I think the name Larval Mode comes from the Hacker's Dictionary where it means the state of being a novice programmer or techie. An open source ideological leader Eric Raymond and "one of the unsung heroes of the internet" John Quarterman were the panelists. It seems they must have assumed that the primary audience will be high school students and otherwise young people seeking career advice. And judging by the age of the audience they may have been right.
Eric Raymond starts by asking the audience what they want to hear and why did they come here. It turns out nobody has any specific questions or specific goals for coming here. So Eric and John Quarterman don't know what to talk about. John Quarterman threatens to talk about risk management. Apparently that's his favorite topic. This threat actually makes the audience to come up with some questions.
Somebody wonders if there are still a lot of hackers? Eric says, a whole lot, if you use that word -- he screams -- CORRECTLY! He is adamant about a distinction between hackers and crackers. He tries to estimate the size of the open source community (which, of course, more than anyone else can claim the title of hackers) and says it grew way, way beyond the most optimistic estimation he had in 1980s.
Eric muses on how easy it would be to write a virus that would do not just something wimpy and uninspired like copy itself to everyone in your mailbox or turn your computer into a spam-sending zombie, but would wipe out computers around the world. He thinks there's nothing to keep Al Qaeda from getting smart and writing that kind of virus. He thinks it's only a matter of when, not if, they do it.
In fact, John Quarterman says, terrorists in Chechnya had already started to wage cyber-warfare. They tested out an idea of attacking petroleum pipelines (via computer networks) and suddenly Rusia had a referendum on Chechnya's independence. (I personally haven't read any such story in the news, but it's not like I follow each and every news tidbit.)
Eric and John draw an interesting parallel between open source model of operation and terrorist warfare. An organization like Al Qaeda operates at local levels; a group of people try out a tactic; the media picks it up and reports it; then other cells can see what the world's reaction to this tactics is, so they can modify and improve on it. And that, Quarterman says, is a lot like open source modus operandi. Programmers try out various ideas and the indication of how successful they are deemed to be is whether they pick them up or not.
Then an audience member brings up Eric Raymond's CUPS rant. This leads them into a discussion of documentation. Eric says, documentation written by programmers lacks not detail -- that it has aplenty -- but motivation. You can find the list of every single option that a program may use, but not things like, umm, what it actually does and what kinds of tasks you may need it for. Or examples of usage that would show how to accomplish those tasks. This has to do with typical programmer's personality, specifically, their detail oriented-ness. John Quarterman says that as good as that trait is, someone needs to be able to see how the details fit together. Someone who has more like an artist's personality.
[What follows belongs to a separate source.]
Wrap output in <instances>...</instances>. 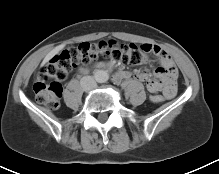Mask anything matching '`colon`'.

A perfect program, Eric says, would not just have options; instead of that, it would be self-configuring. He gives an example of how he accomplished that in a program he worked on for most of last year, called GPSD, a GPS daemon. I hope to provide more detail on it when I transcribe the tape. The details are already lost on me because I never had to solve similar problems and don't have enough background in that specific area to understand the details. Suffices to say that he wrestled with two issues: there may be more than one application that needs to communicate through the port that the GPS device is plugged into; and that the communication protocols of GPS devices are proprietary, poorly desined and crappy. Or something like that.
Then someone asks the panelists, at the risk of boring the audience, could the panelists tell what they've done recently and how they got where they are today. Eric says, ummm, this could actually be an interesting question to high school students. For some reason it is assumed that most people in the audience (all 15 or so of them) are high school students seeking career advice. And indeed some of them are young enough to be so.)
Eric says he was just lucky to notice something that was very obvious. Scientific community always worked based on principles of transparency: not only your results but also your thought process had to be open to your peers so that they would be able to review and critique it and find possible errors. So why couldn't software design and development work the same way? So he brought this point to the public attention, giving rise to the open source movement, and the rest is history. He became famous doing that and ruthlessly exploited his fame, not for his own gratification, but as an instrument with which to make a difference. Or so he says, heh heh. :-)
John Quarterman says: The open source community needed his Lenin!
ESR. Eh... Eh.. but he was evil! I don't wanna be evil!
John Quarterman. How about Tom Payne?
ESR. I like that better.
Open source has also been compared to the protestant reformation, and in that analogy Linus Torwalds is Luther and Eric Raymond is Erasmus.
Many more things were said. Far from being a narrow-focused geek, Eric Raymond is a polymath in that he seems to know a lot about various scientific subjects. He is well versed in economics and often shares snippets and examples of economic theories that show how ecoomics often works in counterintuitive ways. But those snippets will have to wait until I listen the tape recording.
In the picture (click for a bigger image): A robot known aas Eric's Robot in the Austin Robot Group exhibition at Linucon. I guess that means Eric Raymond made it?